Ah! And how did they spend them, he was asked. In the air, it was hoped.

Not always, it seemed. For Cicely was fond of pictures, and sometimes they went to the National Gallery. Cicely was fond of reading too; and once or twice they had been to Westminster Abbey because she had a fancy for Poets' Corner. But this afternoon they were going to their home at Edmonton, and if they could get away again, and if it didn't rain, they were going to the Chingford hills, for Cicely, of all things, loved a glorious walk.

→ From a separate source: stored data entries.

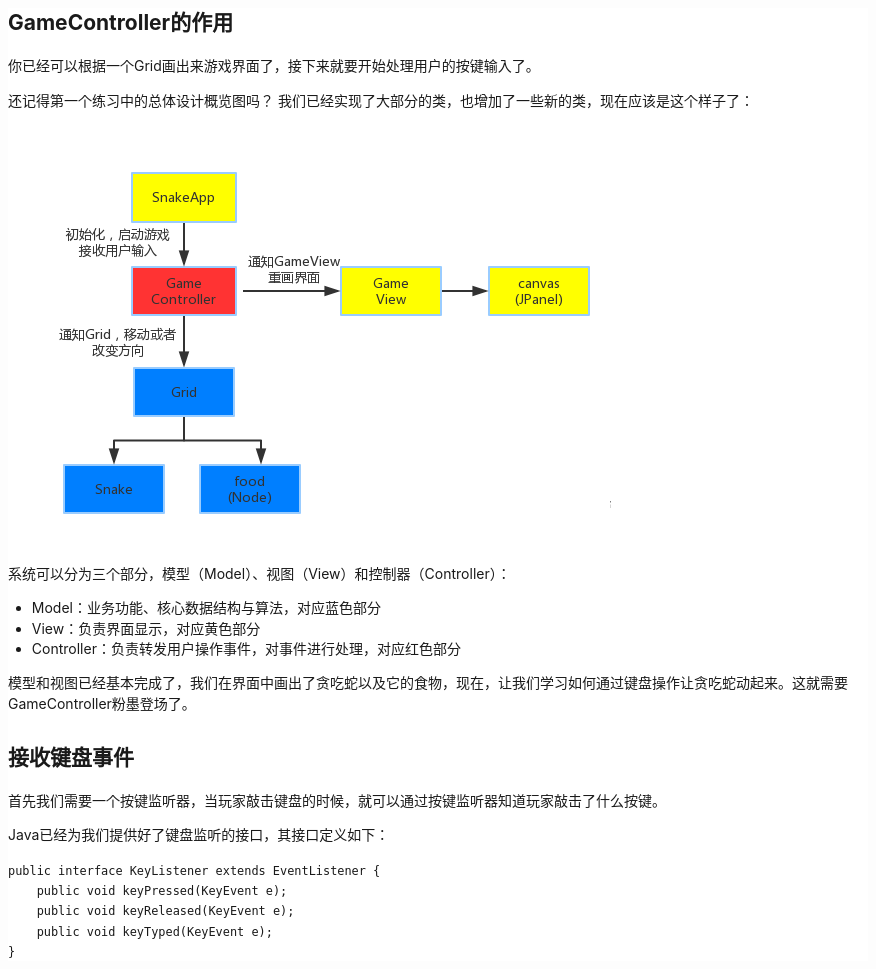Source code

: 
<a id="org58e25fe"></a>

## GameController的作用

你已经可以根据一个Grid画出来游戏界面了，接下来就要开始处理用户的按键输入了。

还记得第一个练习中的总体设计概览图吗？ 我们已经实现了大部分的类，也增加了一些新的类，现在应该是这个样子了：

![img](./img/flow.png)

系统可以分为三个部分，模型（Model）、视图（View）和控制器（Controller）：

-   Model：业务功能、核心数据结构与算法，对应蓝色部分
-   View：负责界面显示，对应黄色部分
-   Controller：负责转发用户操作事件，对事件进行处理，对应红色部分

模型和视图已经基本完成了，我们在界面中画出了贪吃蛇以及它的食物，现在，让我们学习如何通过键盘操作让贪吃蛇动起来。这就需要GameController粉墨登场了。


<a id="orgf11a627"></a>

## 接收键盘事件

首先我们需要一个按键监听器，当玩家敲击键盘的时候，就可以通过按键监听器知道玩家敲击了什么按键。

Java已经为我们提供好了键盘监听的接口，其接口定义如下：

    public interface KeyListener extends EventListener {
        public void keyPressed(KeyEvent e);
        public void keyReleased(KeyEvent e);
        public void keyTyped(KeyEvent e);
    }
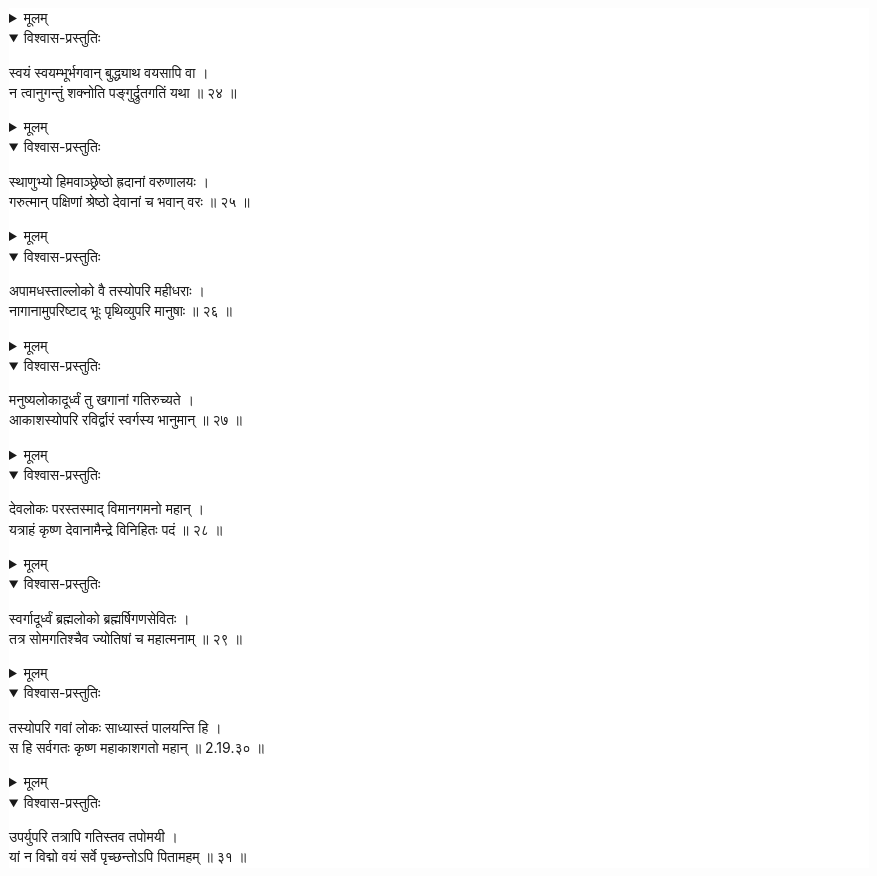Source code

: <details><summary>मूलम्</summary></details>

<details open><summary>विश्वास-प्रस्तुतिः</summary>

स्वयं स्वयम्भूर्भगवान् बुद्ध्याथ वयसापि वा ।  
न त्वानुगन्तुं शक्नोति पङ्गुर्द्रुतगतिं यथा ॥ २४ ॥
</details>

<details><summary>मूलम्</summary></details>

<details open><summary>विश्वास-प्रस्तुतिः</summary>

स्थाणुभ्यो हिमवाञ्छ्रेष्ठो ह्रदानां वरुणालयः ।  
गरुत्मान् पक्षिणां श्रेष्ठो देवानां च भवान् वरः ॥ २५ ॥
</details>

<details><summary>मूलम्</summary></details>

<details open><summary>विश्वास-प्रस्तुतिः</summary>

अपामधस्ताल्लोको वै तस्योपरि महीधराः ।  
नागानामुपरिष्टाद् भूः पृथिव्युपरि मानुषाः ॥ २६ ॥
</details>

<details><summary>मूलम्</summary></details>

<details open><summary>विश्वास-प्रस्तुतिः</summary>

मनुष्यलोकादूर्ध्वं तु खगानां गतिरुच्यते ।  
आकाशस्योपरि रविर्द्वारं स्वर्गस्य भानुमान् ॥ २७ ॥
</details>

<details><summary>मूलम्</summary></details>

<details open><summary>विश्वास-प्रस्तुतिः</summary>

देवलोकः परस्तस्माद् विमानगमनो महान् ।  
यत्राहं कृष्ण देवानामैन्द्रे विनिहितः पदं ॥ २८ ॥
</details>

<details><summary>मूलम्</summary></details>

<details open><summary>विश्वास-प्रस्तुतिः</summary>

स्वर्गादूर्ध्वं ब्रह्मलोको ब्रह्मर्षिगणसेवितः ।  
तत्र सोमगतिश्चैव ज्योतिषां च महात्मनाम् ॥ २९ ॥
</details>

<details><summary>मूलम्</summary></details>

<details open><summary>विश्वास-प्रस्तुतिः</summary>

तस्योपरि गवां लोकः साध्यास्तं पालयन्ति हि ।  
स हि सर्वगतः कृष्ण महाकाशगतो महान् ॥ 2.19.३० ॥
</details>

<details><summary>मूलम्</summary></details>

<details open><summary>विश्वास-प्रस्तुतिः</summary>

उपर्युपरि तत्रापि गतिस्तव तपोमयी ।  
यां न विद्मो वयं सर्वे पृच्छन्तोऽपि पितामहम् ॥ ३१ ॥
</details>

"Cicely's a dear kiddie. She's my friend. I'm awfully fond of her," Peter said. He made the avowal without the slightest embarrassment—from his infancy, probably, he had not known what it was to feel shy. "Before I got that berth at Clomayne's, I should have had a rough time at home if it hadn't been for Cicely. My aunt and my cousins didn't believe in me, you see, sir. Cicely always did."

The physician looked across to the bookstall where the child still stood, watchful of him and Peter beneath the shadowing brim of her hat. Obeying a good-natured impulse, he crossed to her and laid a hand on her shoulder, and called her "Cicely," and said he had been hearing she was fond of reading.

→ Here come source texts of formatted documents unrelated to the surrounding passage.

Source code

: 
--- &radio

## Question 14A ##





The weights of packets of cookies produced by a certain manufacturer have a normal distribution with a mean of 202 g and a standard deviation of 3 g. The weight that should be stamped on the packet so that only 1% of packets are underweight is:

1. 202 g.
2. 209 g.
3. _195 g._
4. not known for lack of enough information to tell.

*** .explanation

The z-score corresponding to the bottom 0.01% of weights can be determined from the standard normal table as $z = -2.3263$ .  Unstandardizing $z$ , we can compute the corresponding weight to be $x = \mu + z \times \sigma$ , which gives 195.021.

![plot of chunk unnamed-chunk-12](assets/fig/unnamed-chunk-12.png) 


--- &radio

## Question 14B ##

"We both are," Cicely said, with a calm, middle-aged self-possession. "It is the thing Peter and I like best in the world."

"And what sort of reading?" the doctor asked; and learnt that Peter liked books of adventure and happy stories, but that Cicely loved poetry, and liked best stories that were sad.

"They make her cry, sir," Peter explained. "She cries, and cries—don't you, Cicely?—but she likes them too."

So a kind doctor, looking over the wares displayed, bought a volume of Longfellow's poems, which he gave the girl—he knew nothing of poetry, but was sure Longfellow must be safe, as his mother had liked him—and he got for the boy, Wells's Sea Lady.

"I don't read such things, myself," he said, "but I've gathered from the newspapers the man has a quite creditable acquaintance with science, and does not write sentimental rubbish."

Cicely, regarding the donor with an unsmiling face, said—"Thank you very much," in her staid, middle-aged way; but Peter, using his tongue volubly, overwhelmed him with thanks.